The pundits that we are graced with in British Columbia are so exceptional that the English language cannot accommodate their sheer wisdom and creativity. Therefore it becomes necessary for them to create new words out of whole cloth, instead of limiting their "creative" talents to merely creating "facts."

You don't want to be on snail skis this winter, as the avalanches apparently are traveling quite a bit faster and quite frequently.
 
Hi Mary

Sorry for the delay in responding. Seems when we retire we get busier.
I had read that part of Hansard some time ago but sort of skimmed overit.Some questions I was going to try to have answers for were regarding the timeline of Morrisson (the first police complaint commissioner) resigning,how long was Casson in the interim and try to find more facts in Ryenveld (?) asking for a public hearing.
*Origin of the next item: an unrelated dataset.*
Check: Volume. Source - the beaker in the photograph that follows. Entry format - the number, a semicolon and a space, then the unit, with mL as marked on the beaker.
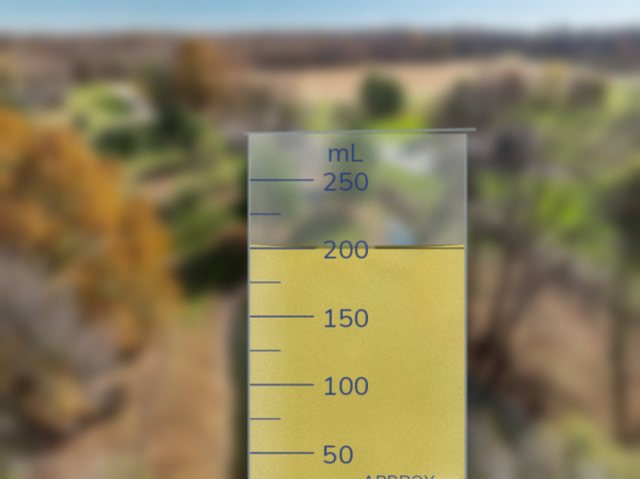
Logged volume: 200; mL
When MacPhail starts to ask about the raid it almost appears that Coleman is in a panic trying to prevent her from giving details . Although they don't print what is said in the background you can see that MacPhail is promising him not to give out details. This exchange got me to thinking. Does Joy know more than we are led to beleive. But then I thought of course not he was just amking sure she didn't really mention the raid nor what we already knew.
Coleman very obviously beats around the bush on the appointment of Berardino. In fact he never gives Joy a straight answer. He just promises to get back to her. In fact he appeared to be very ill prepared in that meeting. Either that or he was "stonewalling". He also didn't appear to know what his job was. He would give one explanation then backtrack a bit then try to explain again. Whaen I was workin, if I didn't know my job description, I would be deemed as not knowing my job and would most certainly been demoted if not fired.
Then on the Raids he says "I would be concernedfrankly, if people felt they had to advise me when a special prosecutor was being appointed and that I should have that persons' name or have any discussion with them. Under no circumstance would I do that, simplybecause that is the reason to insulate a case with the special prosecutor- so that no minister of the Crown has any input into the preparation of the case.
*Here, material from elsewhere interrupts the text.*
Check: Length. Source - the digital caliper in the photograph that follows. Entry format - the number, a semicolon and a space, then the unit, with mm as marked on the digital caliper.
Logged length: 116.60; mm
Now, I ask you. Is that not what the government is doing right now? They have their own lawyer in there arguing for secrets to be kept. Kind of makes Colemans remarks look again like a person doesn't know what he is talking about.
Then on the matter of the police he says, "They have not been breifing me relative to this (The Legislature Raids) investigation. They have said on a number of occasions in other meetings that they would hope as much information as possible would soon be made public. It is their wish to have that happen, and of course, that is not within their capability. That's within the decision of the courts."
So there you have it. The top cop (Solicitor General) has been asked by the police to make as much information available to us as possible and he says its not up to the police to do that. Is he now vetting all information from the investigators an witholding info from us? The police certainly did not want this to happen. Or is someone else doing the witholding.
He most definately laid that burden on the courts. And as far as I know Madam Justice Elizabeth Bennett is "the courts" in this case and she did state in court that "the public interest is paramount"
As far as the get out of jail free card goes Mary. Yes there was definately a time when this could have happened and it was most probably in the first 28 days of December 2003. But right after that there was too much to the investigation. I honestly think they made a conscious decision to proceed and then would try to derail the case. Please excuse the pun.